Work to complete: The lines below from the one with "9: (1195, 106, 25.16)" up to and including the one with "56: (469, 188, 2.13)" are what you should set down, exactly and without pictures.

Provided data:

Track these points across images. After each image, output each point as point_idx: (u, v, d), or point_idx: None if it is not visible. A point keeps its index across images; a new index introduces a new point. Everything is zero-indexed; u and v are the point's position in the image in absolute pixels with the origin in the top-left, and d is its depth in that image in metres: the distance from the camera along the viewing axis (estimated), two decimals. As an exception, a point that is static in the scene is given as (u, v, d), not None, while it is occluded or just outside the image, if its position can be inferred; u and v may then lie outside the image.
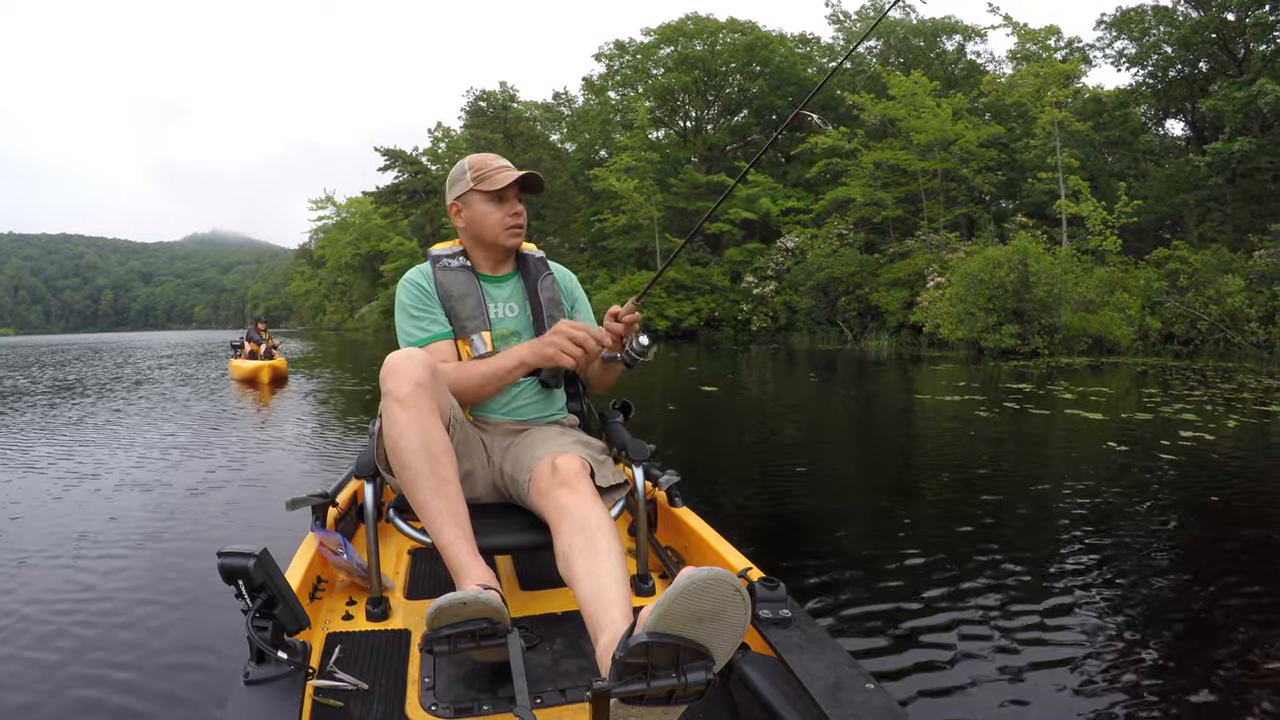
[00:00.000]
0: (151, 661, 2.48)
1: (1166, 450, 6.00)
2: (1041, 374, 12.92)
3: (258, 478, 5.40)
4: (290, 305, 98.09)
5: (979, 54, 34.96)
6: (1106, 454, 5.99)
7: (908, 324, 22.84)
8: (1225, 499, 4.63)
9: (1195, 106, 25.16)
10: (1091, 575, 3.19)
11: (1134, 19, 25.55)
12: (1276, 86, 19.03)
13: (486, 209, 2.18)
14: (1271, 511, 4.43)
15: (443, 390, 1.90)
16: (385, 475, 1.96)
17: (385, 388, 1.81)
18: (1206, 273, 17.64)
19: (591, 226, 34.85)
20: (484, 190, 2.17)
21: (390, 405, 1.79)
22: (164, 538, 3.92)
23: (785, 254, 29.29)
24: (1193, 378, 11.65)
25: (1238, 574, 3.26)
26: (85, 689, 2.31)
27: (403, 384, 1.79)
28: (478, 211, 2.19)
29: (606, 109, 39.00)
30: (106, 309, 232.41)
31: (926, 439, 7.29)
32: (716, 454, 6.39)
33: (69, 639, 2.67)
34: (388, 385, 1.81)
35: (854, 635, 2.61)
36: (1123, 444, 6.31)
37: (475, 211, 2.20)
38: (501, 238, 2.21)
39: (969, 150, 25.63)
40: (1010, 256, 18.39)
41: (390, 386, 1.80)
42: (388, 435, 1.80)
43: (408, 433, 1.76)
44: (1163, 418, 7.62)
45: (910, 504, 4.63)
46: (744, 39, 36.40)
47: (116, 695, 2.26)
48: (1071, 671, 2.34)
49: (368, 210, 55.82)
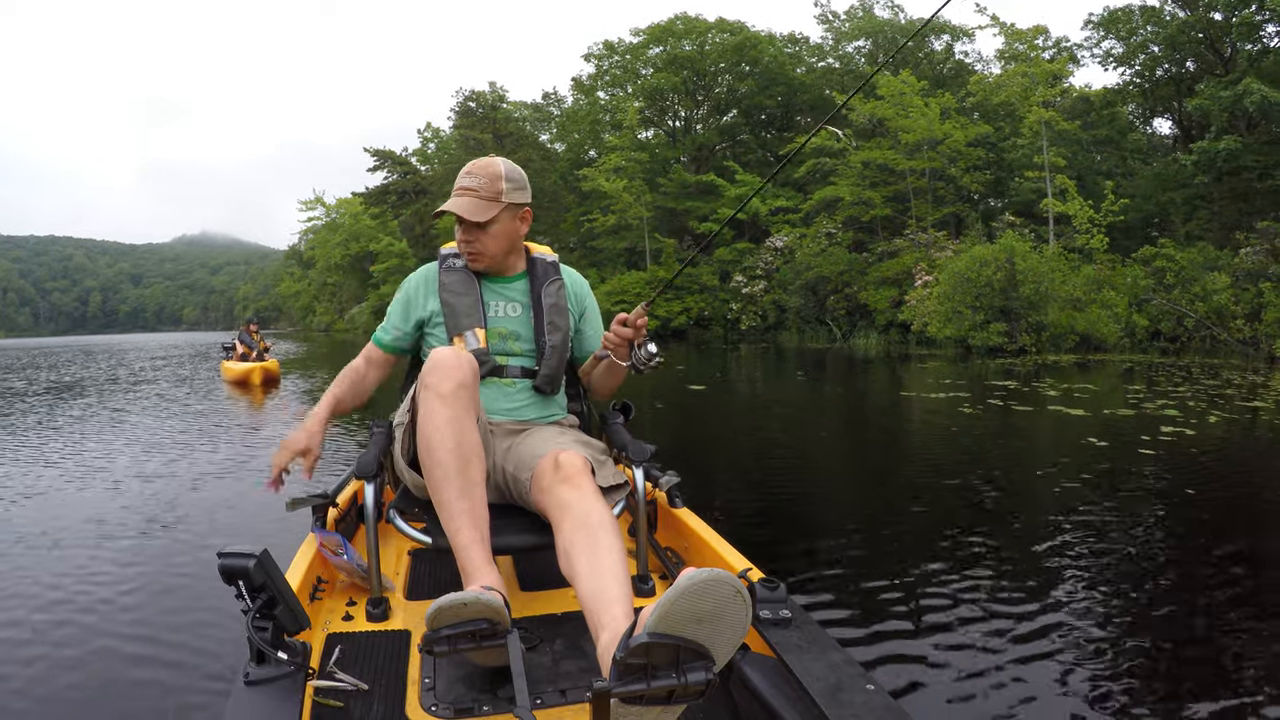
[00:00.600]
0: (151, 662, 2.48)
1: (1147, 445, 6.01)
2: (1028, 371, 12.96)
3: (256, 477, 5.36)
4: (280, 306, 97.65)
5: (967, 54, 35.10)
6: (1087, 450, 5.98)
7: (896, 322, 22.87)
8: (1202, 492, 4.66)
9: (1182, 105, 25.23)
10: (1083, 572, 3.22)
11: (1121, 19, 25.60)
12: (1262, 86, 19.13)
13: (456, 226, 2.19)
14: (1247, 504, 4.49)
15: (478, 392, 1.90)
16: (402, 469, 1.96)
17: (427, 381, 1.80)
18: (1192, 270, 17.71)
19: (581, 227, 34.81)
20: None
21: (431, 400, 1.79)
22: (163, 538, 3.92)
23: (774, 253, 29.30)
24: (1178, 374, 11.68)
25: (1214, 566, 3.31)
26: (85, 690, 2.31)
27: (446, 381, 1.78)
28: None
29: (596, 109, 38.94)
30: (95, 311, 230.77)
31: (914, 436, 7.29)
32: (707, 452, 6.39)
33: (68, 639, 2.67)
34: (430, 379, 1.80)
35: (854, 635, 2.61)
36: (1104, 440, 6.31)
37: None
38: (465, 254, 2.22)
39: (957, 150, 25.66)
40: (997, 255, 18.44)
41: (433, 381, 1.79)
42: (423, 430, 1.79)
43: (445, 430, 1.76)
44: (1145, 414, 7.62)
45: (903, 503, 4.63)
46: (733, 39, 36.37)
47: (116, 696, 2.27)
48: (1071, 670, 2.34)
49: (357, 211, 55.68)
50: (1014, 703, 2.16)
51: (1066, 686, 2.24)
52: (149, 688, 2.30)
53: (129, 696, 2.25)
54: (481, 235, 2.15)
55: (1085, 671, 2.32)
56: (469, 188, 2.13)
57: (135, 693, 2.27)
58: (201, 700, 2.21)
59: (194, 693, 2.27)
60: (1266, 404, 8.25)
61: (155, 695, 2.25)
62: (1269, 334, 14.94)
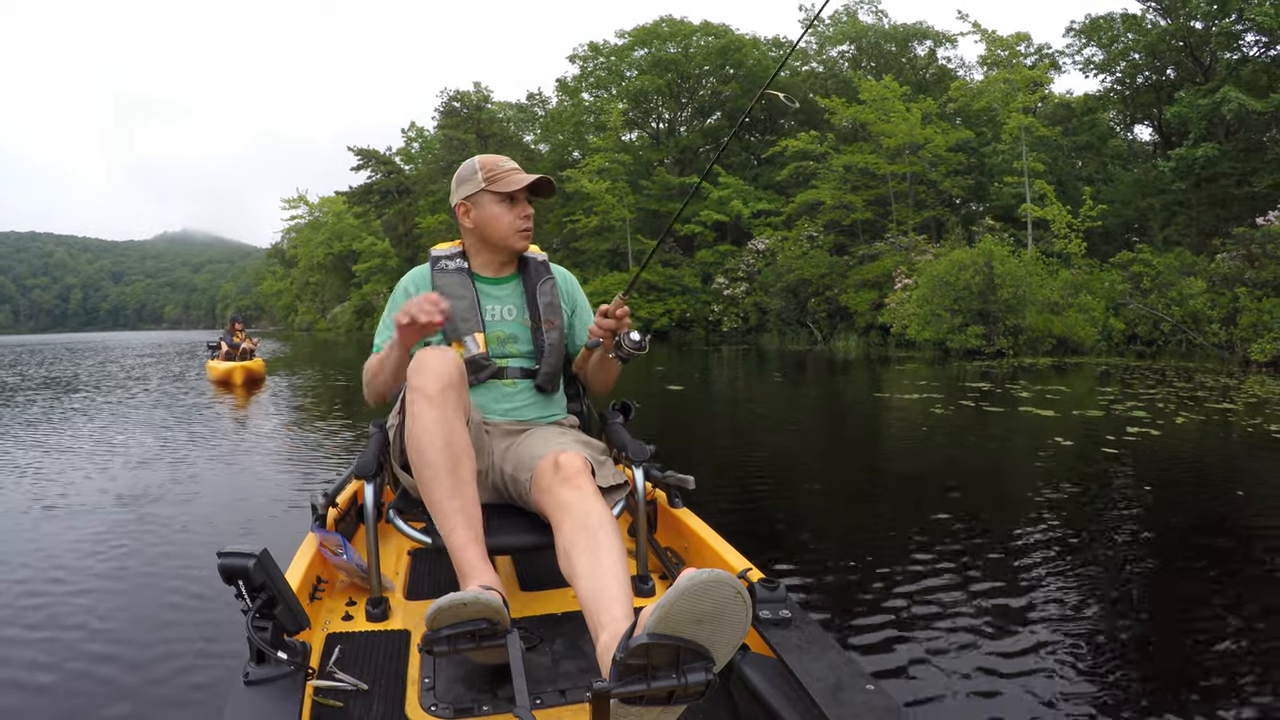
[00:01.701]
0: (151, 662, 2.47)
1: (1111, 445, 6.01)
2: (1005, 374, 12.98)
3: (256, 477, 5.35)
4: (262, 305, 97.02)
5: (950, 59, 35.26)
6: (1055, 449, 5.98)
7: (876, 325, 22.93)
8: (1161, 490, 4.70)
9: (1162, 113, 25.41)
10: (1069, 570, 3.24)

Response to the exercise:
9: (1195, 106, 25.16)
10: (1091, 575, 3.19)
11: (1134, 19, 25.55)
12: (1276, 86, 19.03)
13: (486, 209, 2.18)
14: (1271, 511, 4.43)
15: (443, 390, 1.90)
16: (385, 475, 1.96)
17: (385, 388, 1.81)
18: (1206, 273, 17.64)
19: (591, 226, 34.85)
20: (484, 190, 2.17)
21: (390, 405, 1.79)
22: (164, 538, 3.92)
23: (785, 254, 29.29)
24: (1193, 378, 11.65)
25: (1238, 574, 3.26)
26: (85, 689, 2.31)
27: (403, 384, 1.79)
28: (478, 211, 2.19)
29: (606, 109, 39.00)
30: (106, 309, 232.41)
31: (926, 439, 7.29)
32: (716, 454, 6.39)
33: (69, 639, 2.67)
34: (388, 385, 1.81)
35: (854, 635, 2.61)
36: (1123, 444, 6.31)
37: (475, 211, 2.20)
38: (501, 238, 2.21)
39: (969, 150, 25.63)
40: (1010, 256, 18.39)
41: (390, 386, 1.80)
42: (388, 435, 1.80)
43: (408, 433, 1.76)
44: (1163, 418, 7.62)
45: (910, 504, 4.63)
46: (744, 39, 36.40)
47: (116, 695, 2.26)
48: (1071, 671, 2.34)
49: (368, 210, 55.82)
[00:00.600]
0: (151, 662, 2.48)
1: (1147, 445, 6.01)
2: (1028, 371, 12.96)
3: (256, 477, 5.36)
4: (280, 306, 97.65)
5: (967, 54, 35.10)
6: (1087, 450, 5.98)
7: (896, 322, 22.87)
8: (1202, 492, 4.66)
9: (1182, 105, 25.23)
10: (1083, 572, 3.22)
11: (1121, 19, 25.60)
12: (1262, 86, 19.13)
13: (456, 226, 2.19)
14: (1247, 504, 4.49)
15: (478, 392, 1.90)
16: (402, 469, 1.96)
17: (427, 381, 1.80)
18: (1192, 270, 17.71)
19: (581, 227, 34.81)
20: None
21: (431, 400, 1.79)
22: (163, 538, 3.92)
23: (774, 253, 29.30)
24: (1178, 374, 11.68)
25: (1214, 566, 3.31)
26: (85, 690, 2.31)
27: (446, 381, 1.78)
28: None
29: (596, 109, 38.94)
30: (95, 311, 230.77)
31: (914, 436, 7.29)
32: (707, 452, 6.39)
33: (68, 639, 2.67)
34: (430, 379, 1.80)
35: (854, 635, 2.61)
36: (1104, 440, 6.31)
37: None
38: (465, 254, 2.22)
39: (957, 150, 25.66)
40: (997, 255, 18.44)
41: (433, 381, 1.79)
42: (423, 430, 1.79)
43: (445, 430, 1.76)
44: (1145, 414, 7.62)
45: (903, 503, 4.63)
46: (733, 39, 36.37)
47: (116, 696, 2.27)
48: (1071, 670, 2.34)
49: (357, 211, 55.68)
50: (1014, 703, 2.16)
51: (1066, 686, 2.24)
52: (149, 688, 2.30)
53: (129, 696, 2.25)
54: (481, 235, 2.15)
55: (1085, 671, 2.32)
56: (469, 188, 2.13)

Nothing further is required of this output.